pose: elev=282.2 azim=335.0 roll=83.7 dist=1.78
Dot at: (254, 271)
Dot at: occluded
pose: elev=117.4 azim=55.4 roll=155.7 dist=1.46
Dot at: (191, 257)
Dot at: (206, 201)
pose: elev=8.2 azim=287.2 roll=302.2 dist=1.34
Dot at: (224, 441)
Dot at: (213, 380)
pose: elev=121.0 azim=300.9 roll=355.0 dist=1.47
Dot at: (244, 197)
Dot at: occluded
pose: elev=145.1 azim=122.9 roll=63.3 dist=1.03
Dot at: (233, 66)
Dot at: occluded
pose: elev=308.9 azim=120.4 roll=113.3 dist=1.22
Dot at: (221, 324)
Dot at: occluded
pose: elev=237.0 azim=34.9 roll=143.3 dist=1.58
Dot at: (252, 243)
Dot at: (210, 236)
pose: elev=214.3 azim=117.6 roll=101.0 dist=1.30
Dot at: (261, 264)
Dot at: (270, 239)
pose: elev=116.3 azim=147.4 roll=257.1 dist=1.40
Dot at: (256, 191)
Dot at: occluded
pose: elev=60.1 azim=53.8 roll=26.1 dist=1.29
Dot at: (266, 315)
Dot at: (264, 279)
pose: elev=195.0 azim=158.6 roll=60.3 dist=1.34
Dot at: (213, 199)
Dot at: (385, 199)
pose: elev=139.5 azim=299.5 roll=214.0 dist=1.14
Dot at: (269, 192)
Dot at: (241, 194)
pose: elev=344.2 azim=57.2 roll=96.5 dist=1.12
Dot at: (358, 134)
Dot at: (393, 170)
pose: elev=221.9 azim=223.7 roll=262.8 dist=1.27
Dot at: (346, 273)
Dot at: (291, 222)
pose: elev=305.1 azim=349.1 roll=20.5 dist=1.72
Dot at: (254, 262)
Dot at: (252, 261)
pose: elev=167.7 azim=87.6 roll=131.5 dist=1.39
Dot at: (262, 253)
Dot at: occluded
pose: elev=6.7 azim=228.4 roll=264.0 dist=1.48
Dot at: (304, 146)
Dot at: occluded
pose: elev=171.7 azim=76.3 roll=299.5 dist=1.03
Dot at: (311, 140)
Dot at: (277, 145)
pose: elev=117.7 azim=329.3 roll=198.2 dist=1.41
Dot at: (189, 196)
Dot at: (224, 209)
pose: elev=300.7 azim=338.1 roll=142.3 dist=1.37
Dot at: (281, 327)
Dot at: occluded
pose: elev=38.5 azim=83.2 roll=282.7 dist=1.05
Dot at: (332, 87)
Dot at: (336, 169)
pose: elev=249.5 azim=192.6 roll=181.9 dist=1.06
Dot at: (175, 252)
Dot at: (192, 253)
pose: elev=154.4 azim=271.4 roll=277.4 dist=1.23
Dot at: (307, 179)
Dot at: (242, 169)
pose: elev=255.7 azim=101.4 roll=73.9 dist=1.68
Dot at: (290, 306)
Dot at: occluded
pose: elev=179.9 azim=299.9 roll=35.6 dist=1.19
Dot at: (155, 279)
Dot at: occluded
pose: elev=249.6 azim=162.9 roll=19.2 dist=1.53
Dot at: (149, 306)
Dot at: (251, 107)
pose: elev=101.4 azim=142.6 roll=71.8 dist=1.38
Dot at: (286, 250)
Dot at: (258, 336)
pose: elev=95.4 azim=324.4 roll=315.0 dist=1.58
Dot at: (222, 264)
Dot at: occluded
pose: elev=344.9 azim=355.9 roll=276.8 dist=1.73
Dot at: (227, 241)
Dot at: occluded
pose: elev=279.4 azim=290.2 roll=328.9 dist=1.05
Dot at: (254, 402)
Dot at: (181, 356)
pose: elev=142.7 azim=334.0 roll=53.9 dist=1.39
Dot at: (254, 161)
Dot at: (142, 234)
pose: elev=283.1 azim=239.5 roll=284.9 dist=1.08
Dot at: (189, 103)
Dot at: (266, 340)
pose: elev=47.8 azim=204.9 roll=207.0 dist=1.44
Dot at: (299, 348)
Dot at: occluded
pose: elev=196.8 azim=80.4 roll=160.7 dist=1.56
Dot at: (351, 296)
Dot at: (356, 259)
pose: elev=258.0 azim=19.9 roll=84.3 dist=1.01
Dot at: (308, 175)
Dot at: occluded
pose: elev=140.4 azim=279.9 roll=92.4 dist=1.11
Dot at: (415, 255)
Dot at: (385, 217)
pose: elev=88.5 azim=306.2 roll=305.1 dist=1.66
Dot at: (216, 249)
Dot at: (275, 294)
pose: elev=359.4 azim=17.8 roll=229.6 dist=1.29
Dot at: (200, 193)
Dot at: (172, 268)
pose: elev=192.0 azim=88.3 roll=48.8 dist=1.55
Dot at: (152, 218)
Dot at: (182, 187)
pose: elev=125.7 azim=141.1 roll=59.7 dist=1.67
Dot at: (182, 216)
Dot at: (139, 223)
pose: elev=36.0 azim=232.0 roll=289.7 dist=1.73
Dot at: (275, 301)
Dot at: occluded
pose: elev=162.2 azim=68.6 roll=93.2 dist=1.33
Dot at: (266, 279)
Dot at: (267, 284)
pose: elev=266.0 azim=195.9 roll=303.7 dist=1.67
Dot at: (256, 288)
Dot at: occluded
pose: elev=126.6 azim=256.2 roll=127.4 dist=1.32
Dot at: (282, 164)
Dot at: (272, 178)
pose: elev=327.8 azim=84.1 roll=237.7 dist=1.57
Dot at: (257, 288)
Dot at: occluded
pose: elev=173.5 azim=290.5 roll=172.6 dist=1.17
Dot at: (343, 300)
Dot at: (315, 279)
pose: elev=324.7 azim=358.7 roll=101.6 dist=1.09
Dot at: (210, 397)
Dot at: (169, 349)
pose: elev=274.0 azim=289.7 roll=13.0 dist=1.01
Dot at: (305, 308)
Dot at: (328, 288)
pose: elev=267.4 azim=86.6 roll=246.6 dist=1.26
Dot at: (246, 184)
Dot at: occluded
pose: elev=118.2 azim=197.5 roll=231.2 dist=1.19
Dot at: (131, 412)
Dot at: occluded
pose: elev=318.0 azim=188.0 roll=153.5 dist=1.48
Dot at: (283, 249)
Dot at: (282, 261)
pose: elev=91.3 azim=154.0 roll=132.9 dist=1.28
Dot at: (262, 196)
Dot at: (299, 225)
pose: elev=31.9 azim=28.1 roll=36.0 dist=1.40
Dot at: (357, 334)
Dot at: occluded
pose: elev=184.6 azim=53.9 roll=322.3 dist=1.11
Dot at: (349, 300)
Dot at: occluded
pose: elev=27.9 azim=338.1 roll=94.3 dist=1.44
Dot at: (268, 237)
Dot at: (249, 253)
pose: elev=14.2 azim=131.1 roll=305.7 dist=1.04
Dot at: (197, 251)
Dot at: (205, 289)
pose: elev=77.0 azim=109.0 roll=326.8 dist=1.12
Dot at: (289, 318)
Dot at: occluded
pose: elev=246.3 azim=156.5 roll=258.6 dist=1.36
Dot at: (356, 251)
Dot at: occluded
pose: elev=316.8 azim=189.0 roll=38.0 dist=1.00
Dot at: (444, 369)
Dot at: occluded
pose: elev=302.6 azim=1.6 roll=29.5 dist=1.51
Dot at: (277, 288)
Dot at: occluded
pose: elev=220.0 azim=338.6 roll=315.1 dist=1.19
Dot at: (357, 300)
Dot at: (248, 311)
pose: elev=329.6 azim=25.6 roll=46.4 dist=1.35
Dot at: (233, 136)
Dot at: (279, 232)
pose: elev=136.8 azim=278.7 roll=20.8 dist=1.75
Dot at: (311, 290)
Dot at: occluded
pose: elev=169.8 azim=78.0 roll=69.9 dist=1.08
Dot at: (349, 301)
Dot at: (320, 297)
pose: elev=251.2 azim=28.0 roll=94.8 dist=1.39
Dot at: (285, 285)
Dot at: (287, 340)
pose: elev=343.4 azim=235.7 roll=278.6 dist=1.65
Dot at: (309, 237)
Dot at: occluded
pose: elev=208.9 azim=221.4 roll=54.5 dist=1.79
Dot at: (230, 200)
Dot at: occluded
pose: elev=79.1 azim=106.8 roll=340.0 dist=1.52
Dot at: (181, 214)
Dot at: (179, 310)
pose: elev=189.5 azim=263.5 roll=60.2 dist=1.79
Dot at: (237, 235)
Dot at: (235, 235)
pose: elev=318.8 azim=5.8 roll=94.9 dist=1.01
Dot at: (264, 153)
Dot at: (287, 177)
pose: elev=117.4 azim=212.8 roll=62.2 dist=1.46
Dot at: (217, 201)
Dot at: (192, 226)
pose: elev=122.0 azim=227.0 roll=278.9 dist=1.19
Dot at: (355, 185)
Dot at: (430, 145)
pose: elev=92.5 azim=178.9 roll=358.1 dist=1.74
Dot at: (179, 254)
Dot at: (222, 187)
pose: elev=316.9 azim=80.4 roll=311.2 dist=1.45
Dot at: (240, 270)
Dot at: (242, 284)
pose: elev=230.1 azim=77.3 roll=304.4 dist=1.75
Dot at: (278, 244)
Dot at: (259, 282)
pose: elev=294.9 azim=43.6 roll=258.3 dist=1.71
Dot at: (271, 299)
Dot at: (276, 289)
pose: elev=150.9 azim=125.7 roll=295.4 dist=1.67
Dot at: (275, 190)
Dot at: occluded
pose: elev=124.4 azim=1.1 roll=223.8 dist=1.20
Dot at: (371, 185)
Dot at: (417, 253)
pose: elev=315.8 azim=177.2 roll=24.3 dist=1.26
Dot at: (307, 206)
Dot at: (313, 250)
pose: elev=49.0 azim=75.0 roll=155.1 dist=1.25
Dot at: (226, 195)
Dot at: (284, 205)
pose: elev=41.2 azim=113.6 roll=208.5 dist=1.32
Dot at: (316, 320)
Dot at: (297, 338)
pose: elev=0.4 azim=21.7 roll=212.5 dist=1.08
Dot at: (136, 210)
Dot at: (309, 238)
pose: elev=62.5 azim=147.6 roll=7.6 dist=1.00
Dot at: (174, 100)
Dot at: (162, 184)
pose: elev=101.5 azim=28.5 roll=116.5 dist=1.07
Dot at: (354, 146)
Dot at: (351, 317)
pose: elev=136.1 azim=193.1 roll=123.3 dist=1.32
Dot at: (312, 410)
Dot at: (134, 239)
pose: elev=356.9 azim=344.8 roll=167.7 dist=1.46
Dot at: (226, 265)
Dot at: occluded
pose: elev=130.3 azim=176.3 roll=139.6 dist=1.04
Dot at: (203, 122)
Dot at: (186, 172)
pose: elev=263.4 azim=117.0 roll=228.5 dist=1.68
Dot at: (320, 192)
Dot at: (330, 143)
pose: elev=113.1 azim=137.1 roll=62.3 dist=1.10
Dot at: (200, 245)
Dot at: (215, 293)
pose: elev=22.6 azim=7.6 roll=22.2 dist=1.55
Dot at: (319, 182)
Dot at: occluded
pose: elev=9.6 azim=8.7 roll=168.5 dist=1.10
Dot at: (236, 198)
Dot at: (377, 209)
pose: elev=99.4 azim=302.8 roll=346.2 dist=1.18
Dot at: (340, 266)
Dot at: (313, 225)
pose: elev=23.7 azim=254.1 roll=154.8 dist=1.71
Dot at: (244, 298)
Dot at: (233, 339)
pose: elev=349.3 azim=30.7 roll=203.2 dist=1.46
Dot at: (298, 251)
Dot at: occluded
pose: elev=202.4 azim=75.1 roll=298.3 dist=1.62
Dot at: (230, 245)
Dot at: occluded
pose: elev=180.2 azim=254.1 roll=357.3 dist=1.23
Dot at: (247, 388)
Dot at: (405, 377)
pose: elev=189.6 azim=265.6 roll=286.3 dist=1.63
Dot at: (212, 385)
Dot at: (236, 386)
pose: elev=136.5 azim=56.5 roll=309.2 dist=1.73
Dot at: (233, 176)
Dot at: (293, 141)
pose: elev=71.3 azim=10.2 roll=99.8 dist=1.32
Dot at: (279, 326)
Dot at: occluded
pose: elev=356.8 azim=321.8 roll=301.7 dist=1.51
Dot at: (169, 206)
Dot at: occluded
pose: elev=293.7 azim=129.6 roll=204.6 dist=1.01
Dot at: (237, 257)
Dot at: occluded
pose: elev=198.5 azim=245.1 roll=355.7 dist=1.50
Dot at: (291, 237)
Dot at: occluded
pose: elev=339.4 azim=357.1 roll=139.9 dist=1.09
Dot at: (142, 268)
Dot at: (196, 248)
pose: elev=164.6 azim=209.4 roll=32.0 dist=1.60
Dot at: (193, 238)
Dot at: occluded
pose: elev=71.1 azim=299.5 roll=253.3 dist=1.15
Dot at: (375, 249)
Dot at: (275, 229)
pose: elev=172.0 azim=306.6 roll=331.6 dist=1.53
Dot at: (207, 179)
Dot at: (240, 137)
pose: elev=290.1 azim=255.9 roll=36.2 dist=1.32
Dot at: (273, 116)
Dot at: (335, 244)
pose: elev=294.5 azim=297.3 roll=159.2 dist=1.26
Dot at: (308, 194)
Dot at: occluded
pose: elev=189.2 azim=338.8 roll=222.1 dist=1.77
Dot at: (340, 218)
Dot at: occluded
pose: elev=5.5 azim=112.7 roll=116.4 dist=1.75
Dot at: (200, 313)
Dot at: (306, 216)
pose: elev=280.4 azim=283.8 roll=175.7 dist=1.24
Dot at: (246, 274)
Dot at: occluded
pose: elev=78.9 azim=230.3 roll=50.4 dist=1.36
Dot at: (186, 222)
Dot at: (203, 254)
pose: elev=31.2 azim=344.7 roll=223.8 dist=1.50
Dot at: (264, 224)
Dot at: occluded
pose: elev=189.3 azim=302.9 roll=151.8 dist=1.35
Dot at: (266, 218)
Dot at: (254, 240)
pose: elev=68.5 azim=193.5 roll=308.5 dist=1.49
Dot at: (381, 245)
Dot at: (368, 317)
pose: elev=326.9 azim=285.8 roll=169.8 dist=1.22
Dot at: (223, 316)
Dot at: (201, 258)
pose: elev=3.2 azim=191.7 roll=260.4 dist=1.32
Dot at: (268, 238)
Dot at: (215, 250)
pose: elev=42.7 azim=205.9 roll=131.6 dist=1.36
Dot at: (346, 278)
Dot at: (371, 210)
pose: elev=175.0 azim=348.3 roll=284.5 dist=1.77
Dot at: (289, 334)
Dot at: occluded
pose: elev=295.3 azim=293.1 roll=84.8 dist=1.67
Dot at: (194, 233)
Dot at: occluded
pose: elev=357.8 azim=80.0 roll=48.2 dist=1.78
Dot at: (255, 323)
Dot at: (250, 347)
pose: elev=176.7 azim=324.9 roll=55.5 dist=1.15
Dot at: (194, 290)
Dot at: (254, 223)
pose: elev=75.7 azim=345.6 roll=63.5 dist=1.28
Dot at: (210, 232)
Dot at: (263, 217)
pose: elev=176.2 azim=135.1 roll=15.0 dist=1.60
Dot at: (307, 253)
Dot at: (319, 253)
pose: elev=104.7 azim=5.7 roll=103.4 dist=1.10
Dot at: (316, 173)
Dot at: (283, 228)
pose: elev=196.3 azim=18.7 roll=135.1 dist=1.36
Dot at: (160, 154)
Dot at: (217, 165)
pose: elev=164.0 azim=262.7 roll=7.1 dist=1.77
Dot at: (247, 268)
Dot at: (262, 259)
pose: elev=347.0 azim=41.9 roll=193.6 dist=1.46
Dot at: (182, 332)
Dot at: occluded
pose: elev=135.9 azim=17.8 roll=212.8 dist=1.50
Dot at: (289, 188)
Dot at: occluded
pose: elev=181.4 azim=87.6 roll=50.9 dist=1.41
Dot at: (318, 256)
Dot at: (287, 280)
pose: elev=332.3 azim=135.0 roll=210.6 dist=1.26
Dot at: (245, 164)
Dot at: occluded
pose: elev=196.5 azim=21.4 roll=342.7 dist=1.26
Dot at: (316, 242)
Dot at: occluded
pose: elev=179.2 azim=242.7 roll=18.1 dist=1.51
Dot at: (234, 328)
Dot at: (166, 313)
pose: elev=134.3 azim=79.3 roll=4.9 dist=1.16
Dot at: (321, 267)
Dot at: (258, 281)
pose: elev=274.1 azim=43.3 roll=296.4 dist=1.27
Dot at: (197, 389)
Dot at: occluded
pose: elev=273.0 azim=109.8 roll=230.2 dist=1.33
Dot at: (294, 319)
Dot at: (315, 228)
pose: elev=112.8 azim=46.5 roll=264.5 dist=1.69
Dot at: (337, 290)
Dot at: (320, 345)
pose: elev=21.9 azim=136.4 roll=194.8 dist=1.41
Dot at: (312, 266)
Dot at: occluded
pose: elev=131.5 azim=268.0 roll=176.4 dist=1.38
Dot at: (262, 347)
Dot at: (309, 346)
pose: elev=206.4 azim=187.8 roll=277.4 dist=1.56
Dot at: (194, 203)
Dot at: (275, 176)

-=-=-=-=-

## Exercise prompt:
Reproduce the lines of the items above word for word, starting at the line that contains "pose: elev=78.9 azim=230.3" and ending at the line that contains "Dot at: (263, 217)", with both of those lines included.

## Full answer:
pose: elev=78.9 azim=230.3 roll=50.4 dist=1.36
Dot at: (186, 222)
Dot at: (203, 254)
pose: elev=31.2 azim=344.7 roll=223.8 dist=1.50
Dot at: (264, 224)
Dot at: occluded
pose: elev=189.3 azim=302.9 roll=151.8 dist=1.35
Dot at: (266, 218)
Dot at: (254, 240)
pose: elev=68.5 azim=193.5 roll=308.5 dist=1.49
Dot at: (381, 245)
Dot at: (368, 317)
pose: elev=326.9 azim=285.8 roll=169.8 dist=1.22
Dot at: (223, 316)
Dot at: (201, 258)
pose: elev=3.2 azim=191.7 roll=260.4 dist=1.32
Dot at: (268, 238)
Dot at: (215, 250)
pose: elev=42.7 azim=205.9 roll=131.6 dist=1.36
Dot at: (346, 278)
Dot at: (371, 210)
pose: elev=175.0 azim=348.3 roll=284.5 dist=1.77
Dot at: (289, 334)
Dot at: occluded
pose: elev=295.3 azim=293.1 roll=84.8 dist=1.67
Dot at: (194, 233)
Dot at: occluded
pose: elev=357.8 azim=80.0 roll=48.2 dist=1.78
Dot at: (255, 323)
Dot at: (250, 347)
pose: elev=176.7 azim=324.9 roll=55.5 dist=1.15
Dot at: (194, 290)
Dot at: (254, 223)
pose: elev=75.7 azim=345.6 roll=63.5 dist=1.28
Dot at: (210, 232)
Dot at: (263, 217)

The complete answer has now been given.